Will the committee reports rolling out of Congress get the agency back on track? I think not, because Herbert E. Meyer is right: As he wrote in the Wall Street Journal in June, finding outstanding men, not shuffling organization charts, is the key to our success. Who, then, should the president pick? Porter Goss and John Lehman may be good men, but they are Washington insiders, and if ever there was a time when an outsider was needed to really clean house, this is it.

My first thought was James Woolsey. He’s a brilliant man, his knowledge of the spy business is broad and deep, and under President Clinton he had no real chance to show what he could do. But in the situation we face today, he has two drawbacks. First, his appointment would not send the message that needs to be sent: Most Americans would greet it with a shrug because they don’t know him. Second, it’s not altogether clear that he has the temperament and the capacity to bring a hostile bureaucracy to heel, take the intense heat that effort will engender, and remain undaunted and in firm control.

Rudy Giuliani, on the other hand–Michael Ledeen’s suggested nominee–has demonstrated precisely that temperament and that capacity, and all the world knows it. I think that makes him the best man for the job. If he can convince the White House that he is willing and able to subordinate the large ego that is an inescapable part of such a temperament, he could quickly compensate for his initial lack of familiarity with the foreign-intelligence field by choosing advisors who have it in spades, such as James Woolsey.

Cautious political advisers will tell the president that a Giuliani appointment will be controversial, and it will. They will say that with the election so close, now is not the time for so bold a move, and they will warn him that the “Religious Right” will not embrace Giuliani because he does not support the right to life. I think they are mistaken on both counts. When George W. Bush took bold steps in the past, the country rallied strongly behind him, and I believe that if he names Giuliani they will do so again, giving him the mandate he needs to fight and win the war on terror.

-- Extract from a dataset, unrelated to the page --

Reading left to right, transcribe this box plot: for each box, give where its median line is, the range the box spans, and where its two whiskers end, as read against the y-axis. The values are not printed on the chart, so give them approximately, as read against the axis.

As for the “Religious Right,” I think too many people seriously underestimate their intelligence, and with it their ability to make critical distinctions. They would fiercely oppose Giuliani as Secretary of Health and Human Services, for example, but they will applaud him as DCI because they understand the Islamofascist threat better than most Americans, making them true stalwarts in the terror war.

President Bush has already asked Giuliani to speak at the Republican convention next month. If he names him DCI before then, it will rivet the nation’s attention, hearten his supporters, and convince waverers and undecideds that a reinvigorated Bush team can win this war.

Barbara Lerner is a frequent NRO contributor.